14. Event-driven stream batch

Next, take a look at the complete driver mechanism for flow batch scheduling. The complete driver view for the three working nodes is on the right side of the figure below. The first is from Source to SQL to Sink. The yellow box introduced is the extended Supervisor, which collects the global watermark progress. When the entire streaming job finds that watermark can advance to the next partition, it sends a message to the NotifyService. NotifyService receives the message and sends it to the next job, which introduces the flow operator in the entire Flink DAG. NotifyService blocks the whole job until the operator receives the message sent by the previous job. Until the message driver is received, it means that the upstream partition has been completed in the last hour, and then the next flow node can be driven up and run. Similarly, the next workflow node introduces the module GlobalWatermark Collector to aggregate the progress of its processing. When the partition is completed within an hour, it also sends a message to NotifyService. NotifyService drives the module that calls AIScheduler to pull up the Spark offline job to finish the Spark offline. As you can see, the entire link actually supports batch-to-batch, batch-to-stream, stream-to-stream, and stream-to-batch scenarios.

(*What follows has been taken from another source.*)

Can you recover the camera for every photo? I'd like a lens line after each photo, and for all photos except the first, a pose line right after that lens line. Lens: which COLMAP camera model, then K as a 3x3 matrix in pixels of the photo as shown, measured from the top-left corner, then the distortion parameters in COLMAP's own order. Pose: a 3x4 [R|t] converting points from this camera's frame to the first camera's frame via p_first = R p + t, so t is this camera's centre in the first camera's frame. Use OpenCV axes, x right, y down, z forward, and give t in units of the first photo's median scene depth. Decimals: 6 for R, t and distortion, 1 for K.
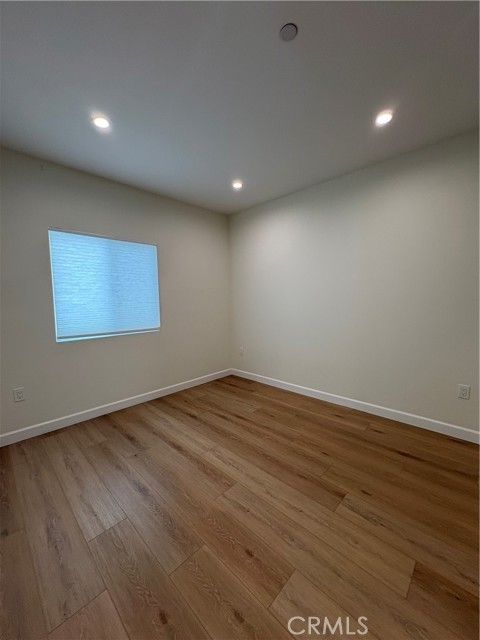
lens RADIAL K [[256.0, 0, 238.1], [0, 256.0, 319.2], [0, 0, 1]] dist [0.000432, 0.000184]
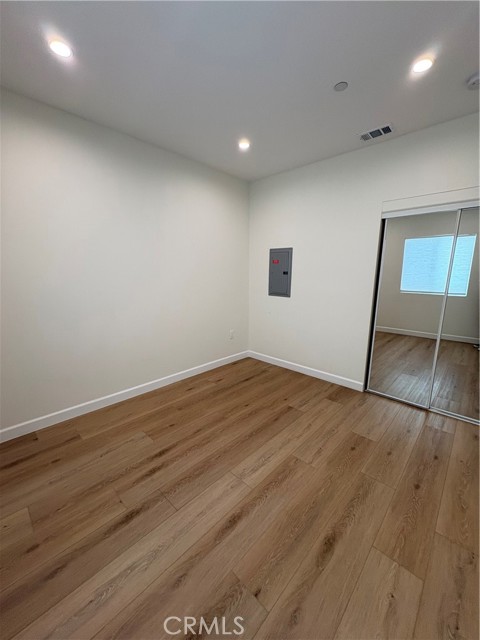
lens RADIAL K [[256.0, 0, 238.1], [0, 256.0, 319.2], [0, 0, 1]] dist [0.000432, 0.000184]
pose [[-0.015061, -0.165514, 0.986092, -0.721331], [0.076749, 0.983103, 0.166185, -0.090985], [-0.996937, 0.078185, -0.002103, 0.876556]]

15. Prototype of real-time AI full link

On the basis of the definition and scheduling of the whole flow of flow and batch, the prototype of real-time AI full link was initially constructed in 2020, with the core oriented to experiment. Algorithm students can also be based on SQL to develop the Node Node, Python is able to define the complete DAG workflow. Monitoring, alarm, and O&M are integrated.

At the same time, support from offline to real-time through, from data processing to model training, from model training to experimental results through, as well as end-to-end through. On the right is the link of the whole near-line experiment. The following is a service that provides material data from the entire experimental link to online predictive training. The whole will have three aspects:

First, some basic platform functions, including experiment management, model management, feature management and so on;
Secondly, it also includes the services of some services at the bottom of AIFlow.
Then there are some platform level metadata metadata services.

Fourth, some prospects for the future

In the coming year, we will focus more on two areas of work.

First, the direction of the data lake will focus on some incremental computing scenes from ODS to DW layer, as well as some breakthrough scenes from DW to ADS layer. The core will combine Flink plus Iceberg and HUDI to land in this direction.
On the real-time AI platform, we will further provide a real-time AI collaboration platform for experiments. The core is to create an efficient engineering platform that can refine and simplify algorithm personnel.